INFORMATION SHOWN »
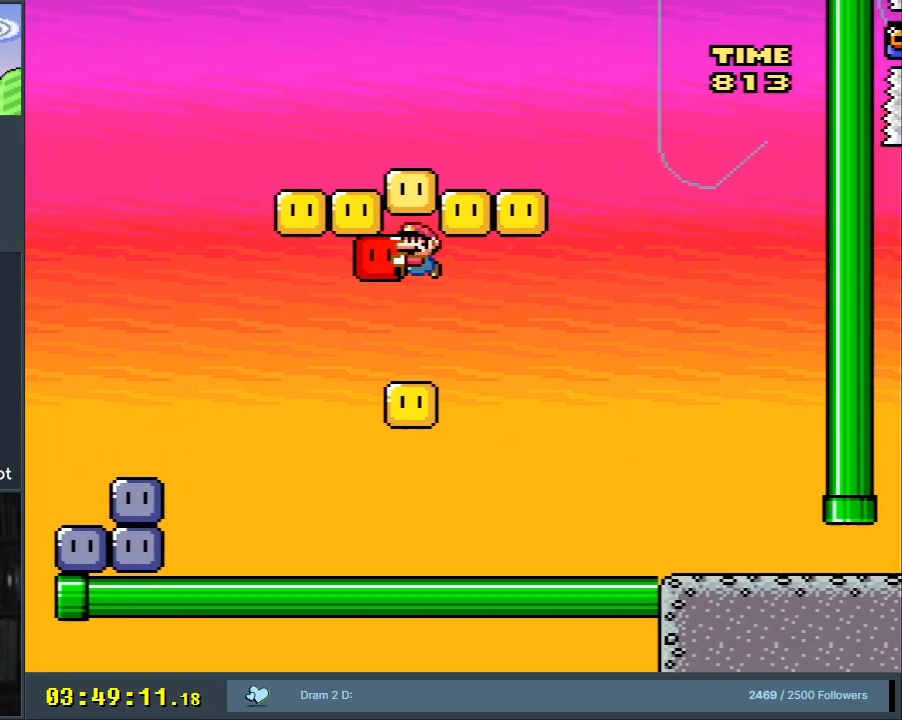
{"buttons": ["B", "Y"], "events": [[17, "DPAD_LEFT", "up"], [50, "B", "up"], [217, "DPAD_RIGHT", "down"], [300, "B", "down"], [317, "DPAD_RIGHT", "up"]]}
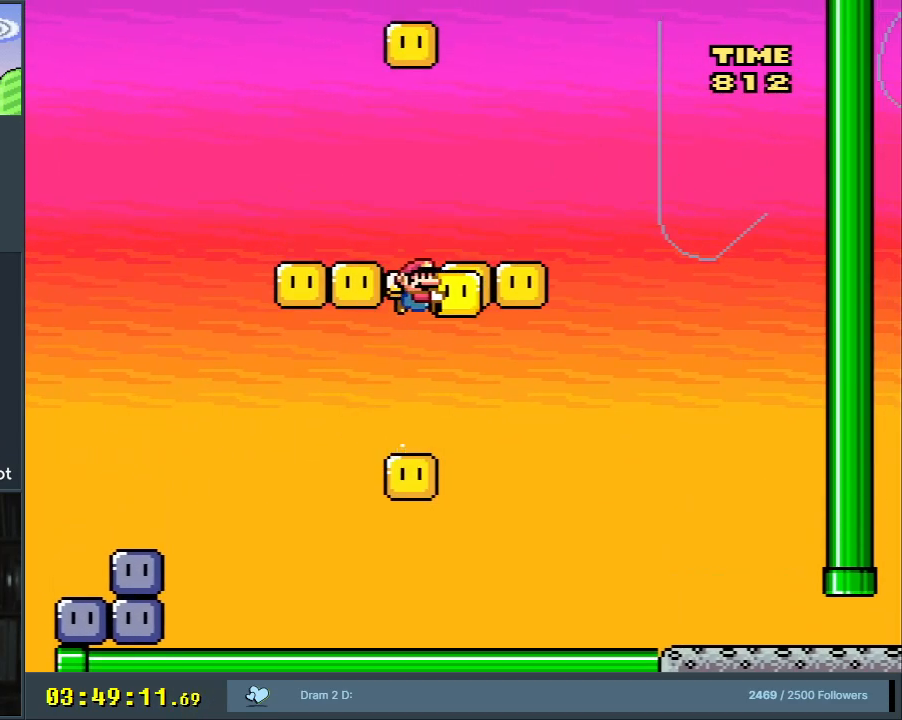
{"buttons": ["B", "Y", "DPAD_RIGHT"], "events": [[50, "DPAD_LEFT", "down"], [233, "B", "up"], [367, "B", "down"], [400, "DPAD_LEFT", "up"], [417, "DPAD_UP", "down"], [433, "DPAD_RIGHT", "down"], [433, "DPAD_UP", "up"]]}
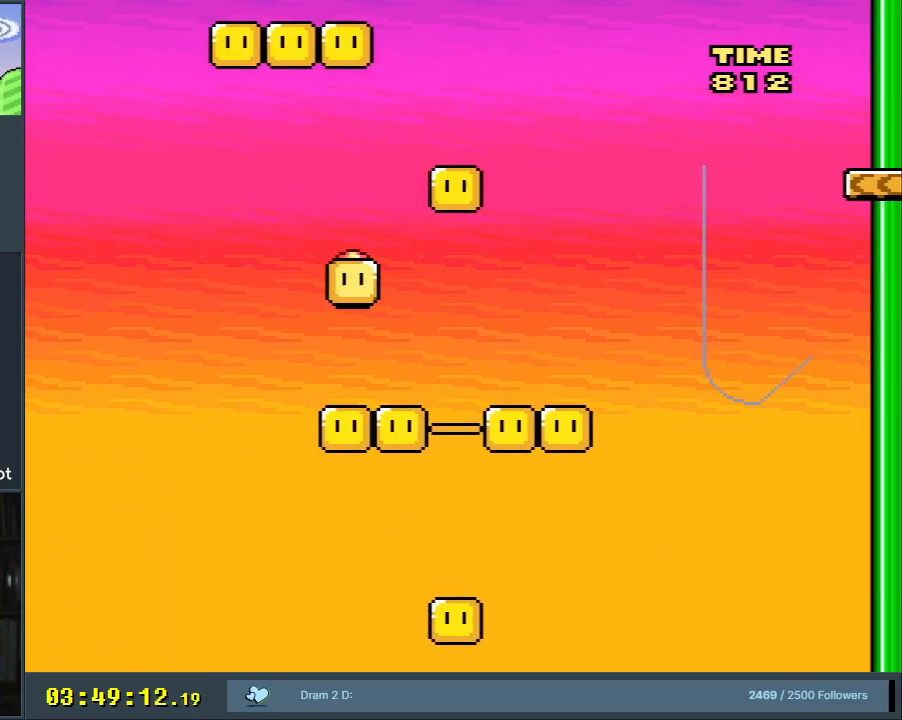
{"buttons": ["B", "Y", "DPAD_LEFT"], "events": [[317, "DPAD_RIGHT", "up"], [333, "B", "up"], [383, "DPAD_LEFT", "down"], [400, "B", "down"]]}
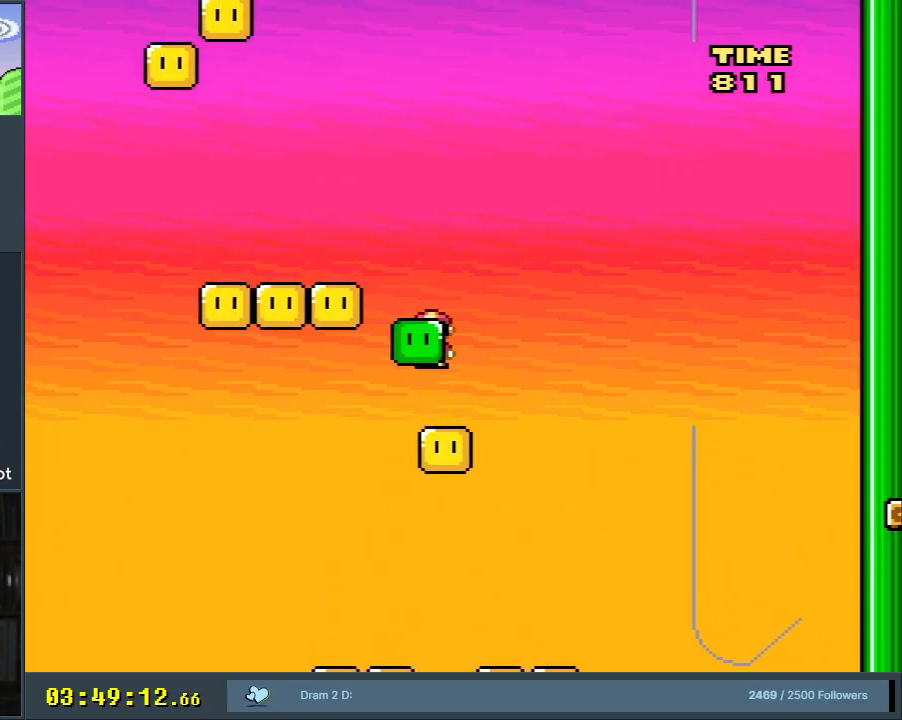
{"buttons": ["Y", "DPAD_LEFT"], "events": [[233, "B", "up"]]}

PROBLEM DESCRIPTION » Copy every line above exactly, leaving no picture in the copy.

SOLUTION BELOW »
{"buttons": ["B", "Y"], "events": [[17, "DPAD_LEFT", "up"], [50, "B", "up"], [217, "DPAD_RIGHT", "down"], [300, "B", "down"], [317, "DPAD_RIGHT", "up"]]}
{"buttons": ["B", "Y", "DPAD_RIGHT"], "events": [[50, "DPAD_LEFT", "down"], [233, "B", "up"], [367, "B", "down"], [400, "DPAD_LEFT", "up"], [417, "DPAD_UP", "down"], [433, "DPAD_RIGHT", "down"], [433, "DPAD_UP", "up"]]}
{"buttons": ["B", "Y", "DPAD_LEFT"], "events": [[317, "DPAD_RIGHT", "up"], [333, "B", "up"], [383, "DPAD_LEFT", "down"], [400, "B", "down"]]}
{"buttons": ["Y", "DPAD_LEFT"], "events": [[233, "B", "up"]]}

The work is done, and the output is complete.